To-do item - Reproduce all records below exactly.
--- Data for this task Enclosed Below ---
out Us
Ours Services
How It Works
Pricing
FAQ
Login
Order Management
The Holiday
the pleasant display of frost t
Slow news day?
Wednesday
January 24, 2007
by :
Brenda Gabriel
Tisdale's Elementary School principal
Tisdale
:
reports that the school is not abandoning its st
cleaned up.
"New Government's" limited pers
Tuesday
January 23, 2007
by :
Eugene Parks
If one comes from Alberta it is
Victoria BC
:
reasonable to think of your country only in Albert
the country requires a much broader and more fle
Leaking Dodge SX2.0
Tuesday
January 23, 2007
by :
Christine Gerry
--- End of Enclosed Data for this task ---
Answer to this exercise -
out Us
Ours Services
How It Works
Pricing
FAQ
Login
Order Management
The Holiday
the pleasant display of frost t
Slow news day?
Wednesday
January 24, 2007
by :
Brenda Gabriel
Tisdale's Elementary School principal
Tisdale
:
reports that the school is not abandoning its st
cleaned up.
"New Government's" limited pers
Tuesday
January 23, 2007
by :
Eugene Parks
If one comes from Alberta it is
Victoria BC
:
reasonable to think of your country only in Albert
the country requires a much broader and more fle
Leaking Dodge SX2.0
Tuesday
January 23, 2007
by :
Christine Gerry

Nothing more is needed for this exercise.